**Excerpt provided:**
Closed sentry-io[bot] closed 9 months ago
@Steve-Mcl this might be one you can shed some light on, we occasionally get updates on the devices comms handler where the status message contains a null status.status
.
We need to track down why this keeps happening. Perhaps a first step is to handle status being null and log extra information to help us debug?
I suspect this is a timing thing coupled with the fact we don't sanity check the payload before sending status
IMO, the question becomes: In the event of the agent being busy, should we:
a) defer the status publish until the "update" is done and a stable state is available?
b) guard and not transmit null
c) interpret null
as "updating" state
d) split out the logic from getState
to permit MQTT comms to get actual state (regardless of it being transitional)
(note: the reason getState
returns null
is due to other internal logic, so we cannot alter that without repercussions)
Additional Note:
There are 2 other places in mqtt.js where publish(statusTopic,...)
is called. These ARE guarded / sanity checked.

**Stored dataset items:**

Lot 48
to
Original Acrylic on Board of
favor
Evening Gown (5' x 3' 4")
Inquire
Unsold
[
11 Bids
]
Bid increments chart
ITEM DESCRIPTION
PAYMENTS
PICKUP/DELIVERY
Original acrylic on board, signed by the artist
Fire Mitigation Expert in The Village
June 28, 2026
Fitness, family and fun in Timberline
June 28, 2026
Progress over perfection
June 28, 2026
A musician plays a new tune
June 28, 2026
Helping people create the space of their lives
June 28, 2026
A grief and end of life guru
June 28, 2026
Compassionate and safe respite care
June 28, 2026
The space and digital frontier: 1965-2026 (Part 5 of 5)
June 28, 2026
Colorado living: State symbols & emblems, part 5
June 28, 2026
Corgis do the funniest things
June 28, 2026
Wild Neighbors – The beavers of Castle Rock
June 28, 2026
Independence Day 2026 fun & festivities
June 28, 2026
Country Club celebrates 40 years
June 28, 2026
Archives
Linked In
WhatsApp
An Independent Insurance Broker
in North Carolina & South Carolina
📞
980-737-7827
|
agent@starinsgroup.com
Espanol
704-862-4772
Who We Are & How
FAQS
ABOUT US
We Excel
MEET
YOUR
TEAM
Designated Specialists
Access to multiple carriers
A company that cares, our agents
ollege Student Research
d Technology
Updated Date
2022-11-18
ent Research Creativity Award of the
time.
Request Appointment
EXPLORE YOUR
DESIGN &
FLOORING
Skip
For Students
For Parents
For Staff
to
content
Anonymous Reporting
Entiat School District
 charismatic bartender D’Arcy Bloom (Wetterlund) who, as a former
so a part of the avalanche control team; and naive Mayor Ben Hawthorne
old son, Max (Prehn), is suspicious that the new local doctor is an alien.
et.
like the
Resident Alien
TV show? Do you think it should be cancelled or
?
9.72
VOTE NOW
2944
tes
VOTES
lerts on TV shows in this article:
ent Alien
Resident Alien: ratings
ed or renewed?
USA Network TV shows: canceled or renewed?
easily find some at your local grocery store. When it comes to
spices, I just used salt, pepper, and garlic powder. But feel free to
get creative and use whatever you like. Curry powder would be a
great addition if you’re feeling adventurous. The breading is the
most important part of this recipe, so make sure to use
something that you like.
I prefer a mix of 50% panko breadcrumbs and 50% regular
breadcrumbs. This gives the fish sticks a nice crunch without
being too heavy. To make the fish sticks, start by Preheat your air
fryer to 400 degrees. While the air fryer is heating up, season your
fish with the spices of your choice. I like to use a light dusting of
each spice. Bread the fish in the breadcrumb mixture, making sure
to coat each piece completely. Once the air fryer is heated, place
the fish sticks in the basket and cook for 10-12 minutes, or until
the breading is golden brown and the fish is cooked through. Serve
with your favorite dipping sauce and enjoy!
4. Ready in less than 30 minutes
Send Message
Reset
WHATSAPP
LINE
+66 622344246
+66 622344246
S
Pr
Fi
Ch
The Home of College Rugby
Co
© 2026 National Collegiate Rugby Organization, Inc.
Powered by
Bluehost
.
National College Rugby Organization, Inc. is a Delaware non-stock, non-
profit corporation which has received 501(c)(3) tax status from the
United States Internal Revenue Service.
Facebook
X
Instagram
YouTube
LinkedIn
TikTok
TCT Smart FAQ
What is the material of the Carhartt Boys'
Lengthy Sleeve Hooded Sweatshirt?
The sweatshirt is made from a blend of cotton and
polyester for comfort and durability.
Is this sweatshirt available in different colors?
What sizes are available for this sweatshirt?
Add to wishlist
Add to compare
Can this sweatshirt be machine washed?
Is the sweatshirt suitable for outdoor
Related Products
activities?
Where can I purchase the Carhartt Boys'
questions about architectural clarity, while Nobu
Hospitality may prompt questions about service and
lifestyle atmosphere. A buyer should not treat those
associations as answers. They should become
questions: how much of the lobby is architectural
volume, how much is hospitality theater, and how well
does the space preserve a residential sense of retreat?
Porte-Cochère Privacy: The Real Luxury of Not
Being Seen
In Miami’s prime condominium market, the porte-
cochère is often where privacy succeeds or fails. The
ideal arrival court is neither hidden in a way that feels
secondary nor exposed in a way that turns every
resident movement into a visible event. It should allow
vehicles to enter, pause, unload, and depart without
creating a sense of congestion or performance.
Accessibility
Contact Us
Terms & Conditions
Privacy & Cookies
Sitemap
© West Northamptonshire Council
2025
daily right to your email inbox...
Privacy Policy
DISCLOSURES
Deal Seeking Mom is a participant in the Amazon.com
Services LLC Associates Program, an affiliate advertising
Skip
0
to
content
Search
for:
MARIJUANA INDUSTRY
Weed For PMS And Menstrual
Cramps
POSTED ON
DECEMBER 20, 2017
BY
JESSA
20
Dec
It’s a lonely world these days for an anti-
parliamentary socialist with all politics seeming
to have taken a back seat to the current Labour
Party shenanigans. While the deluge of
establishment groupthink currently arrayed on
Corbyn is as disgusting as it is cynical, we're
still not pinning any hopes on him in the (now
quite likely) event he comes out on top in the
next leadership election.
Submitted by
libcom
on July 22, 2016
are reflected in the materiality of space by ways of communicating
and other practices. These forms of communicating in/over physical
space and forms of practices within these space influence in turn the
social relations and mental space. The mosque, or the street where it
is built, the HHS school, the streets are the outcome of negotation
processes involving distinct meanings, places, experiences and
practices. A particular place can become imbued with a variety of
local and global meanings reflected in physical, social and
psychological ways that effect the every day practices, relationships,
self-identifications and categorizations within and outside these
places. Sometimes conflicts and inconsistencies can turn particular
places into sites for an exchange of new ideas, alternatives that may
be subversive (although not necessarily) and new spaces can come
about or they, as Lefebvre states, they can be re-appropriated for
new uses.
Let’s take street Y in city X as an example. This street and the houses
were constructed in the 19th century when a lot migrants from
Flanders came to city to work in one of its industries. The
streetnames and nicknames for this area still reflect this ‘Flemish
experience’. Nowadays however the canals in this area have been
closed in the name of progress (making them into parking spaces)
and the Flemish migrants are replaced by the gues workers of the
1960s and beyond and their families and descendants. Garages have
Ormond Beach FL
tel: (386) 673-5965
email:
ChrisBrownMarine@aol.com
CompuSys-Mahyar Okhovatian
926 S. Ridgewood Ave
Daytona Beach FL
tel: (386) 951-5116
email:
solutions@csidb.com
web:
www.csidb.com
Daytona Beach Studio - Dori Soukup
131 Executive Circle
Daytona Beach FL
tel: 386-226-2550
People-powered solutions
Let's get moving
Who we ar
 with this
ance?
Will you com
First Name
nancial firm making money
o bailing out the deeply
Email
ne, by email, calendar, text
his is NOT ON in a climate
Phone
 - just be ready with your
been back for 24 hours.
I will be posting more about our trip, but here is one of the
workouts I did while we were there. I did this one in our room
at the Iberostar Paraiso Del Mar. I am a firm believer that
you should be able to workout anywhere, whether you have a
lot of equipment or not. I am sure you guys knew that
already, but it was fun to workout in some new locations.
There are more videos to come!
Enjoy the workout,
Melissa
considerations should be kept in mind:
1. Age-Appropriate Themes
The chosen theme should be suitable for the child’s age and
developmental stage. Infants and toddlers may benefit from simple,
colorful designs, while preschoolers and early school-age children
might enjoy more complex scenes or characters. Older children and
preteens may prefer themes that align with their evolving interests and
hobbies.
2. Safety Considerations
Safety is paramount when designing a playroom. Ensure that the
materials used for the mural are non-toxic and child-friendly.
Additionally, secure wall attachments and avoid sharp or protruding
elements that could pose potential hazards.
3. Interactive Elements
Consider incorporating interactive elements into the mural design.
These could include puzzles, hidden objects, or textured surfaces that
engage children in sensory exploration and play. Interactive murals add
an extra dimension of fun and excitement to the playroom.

**Assigned task A:**
List every option proposed in the thread about null status messages above for handling a busy agent.
**Assigned task B:**
Resume the thread about null status messages above from its last line.

**Result A:**
a) Defer the status publish until the "update" is done and a stable state is available.
b) Guard and not transmit null.
c) Interpret null as "updating" state.
d) Split out the logic from getState to permit MQTT comms to get actual state (regardless of it being transitional).

**Result B:**
Sentry issue: FLOWFUSE-BACKEND-2D
This issue is now occurring on average 75 times a day and over 5k times a month. Flagging for re-prioritisation, though note it's not causing any problems we can currently see... @knolleary
This exception has continued to climb in frequency, now up to 632 a day and 25k per month @MarianRaphael @knolleary
While is it not causing problems, it does feel like a state that should be got to the bottom on and to confirm @Steve-Mcl's proposals above!
We have a PR from @Steve-Mcl (#3356) that turns this error into a log message. However I believe that is just hiding the issue - we shouldn't be getting to that point of the code for a device in the state we believe it to be. I have asked Steve to look again.
Separately, we have identified a number of orphaned devices that we can delete - however due to the way the broker acl checks work, those devices won't get kicked off, so we still need to ensure the platform properly rejects/ignores such devices.
Sorry, I got my device/sentry issues mixed up. The PR from Steve was for a different issue - one we haven't seen in production for over a month.
We still need to do something about this one.
Regardless of what changes might be made to the device agent, that misses the more immediate issue that we're getting 100s of uncaught exceptions every day.
We need to handle a null
status message properly in the app. I'll look at that now.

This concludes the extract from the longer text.